Üzüm demişken zeytinyağlı dolma yaptım birkaç kez Hindistan’da
yaşadığım dönemde. Fakat çok komik hep
biber dolması yaptım. Nedense aklıma yaprak sarma yapmak gelmedi. Oysaki üzüm olan yerde yaprak da
bulunur değil mi? İstanbul’a döndükten sonra ayıldım bu konuya ve güldüm kendi
kendime…
Sanırım Prasad’ın varlığı nedeni ile ve de benim yeni
tatlara olan merakım olsa gerek , bir gastronomik seyahate dönüşmüştü Hindistan’daki bir yılım. Dikkatim odağım yiyecekler, bunların sunuluşu ve insan ilişkilerine yansıması gibi konulara yönelmişti.

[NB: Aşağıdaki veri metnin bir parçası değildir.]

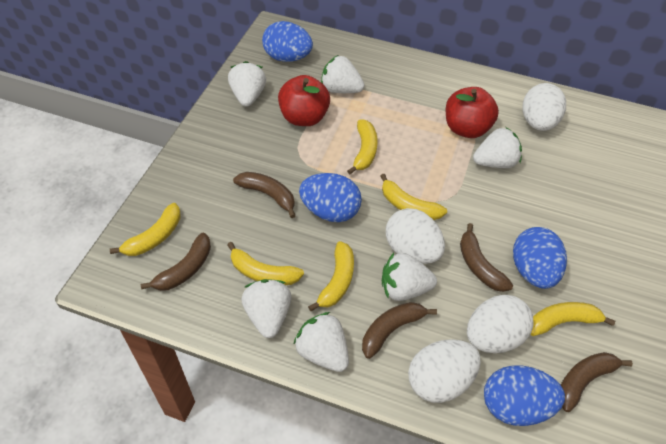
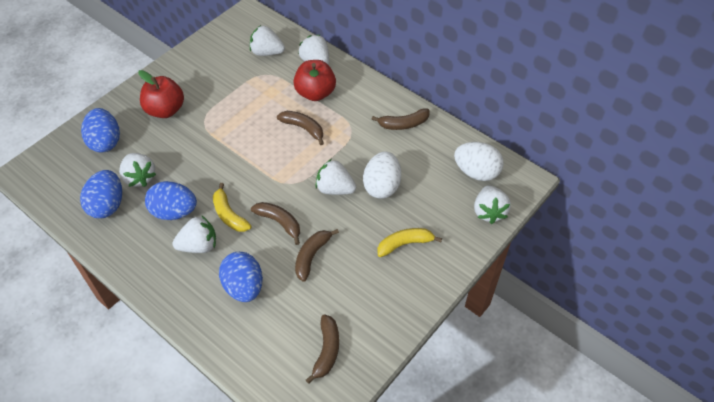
white egg: [386,208,445,264] [408,339,481,403] [467,295,534,353] [523,83,566,131] = 4 -> [363,151,401,199] [454,142,504,181] = 2
yellow banana: [110,203,181,256] [227,242,304,285] [308,241,354,311] [347,119,378,174] [380,174,447,220] [530,302,615,336] = 6 -> [213,183,251,232] [377,228,442,257] = 2

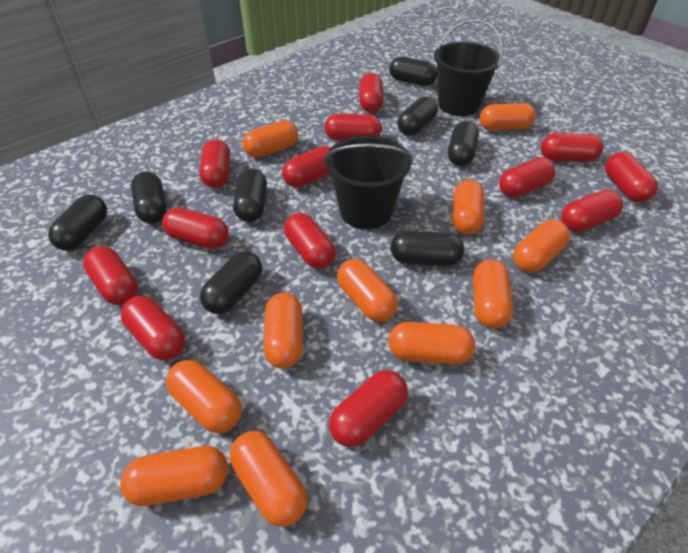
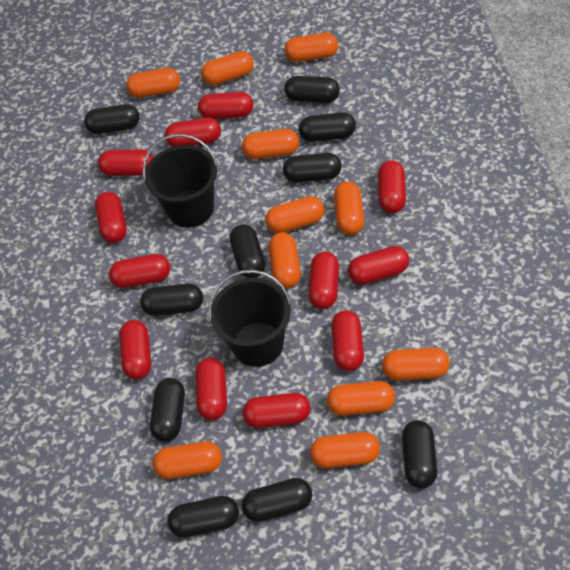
black capsule: [48,194,107,251] [131,171,167,224] [200,251,262,314] [233,169,267,222] [389,57,437,86] [390,231,464,266] [397,96,438,136] [448,121,479,166] = 8 -> [84,104,140,134] [140,283,203,316] [150,378,185,442] [168,496,239,538] [229,225,265,278] [242,478,312,522] [283,153,342,183] [284,76,340,103] [299,112,356,142] [402,420,438,489] = 10
red capsule: [83,246,138,305] [121,296,185,360] [162,208,229,249] [199,139,230,188] [282,146,330,187] [284,213,336,269] [325,114,382,141] [329,370,408,447] [359,73,384,112] [499,157,556,198] [541,133,604,162] [561,190,623,232] [605,152,658,202] = 13 -> [95,192,127,243] [98,149,154,176] [109,254,170,288] [119,320,151,379] [165,118,221,147] [195,358,227,420] [198,92,253,119] [242,393,310,428] [308,251,339,309] [331,310,364,371] [348,246,409,285] [378,160,406,213] = 12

Bizde olduğu gibi orada da sokakta alış veriş yaparken
insanlardan tarif alıyordum. On iki yıl
zorunlu eğitim vardı o zamanlar Hindistan’da ve herkes İngilizce biliyordu Bu
nedenle iletişimi kolaylıkla sağlayabiliyordum. O teneke evlerde oturup evlere
günlük temizliğe gelen ve aylık 5 USD alan kadınlar dahi İngilizce biliyordu. Gazete
1 Rupi olduğundan (1 USD = 50-60 Rps ki 20 yıldır bu civarda seyrediyor kur)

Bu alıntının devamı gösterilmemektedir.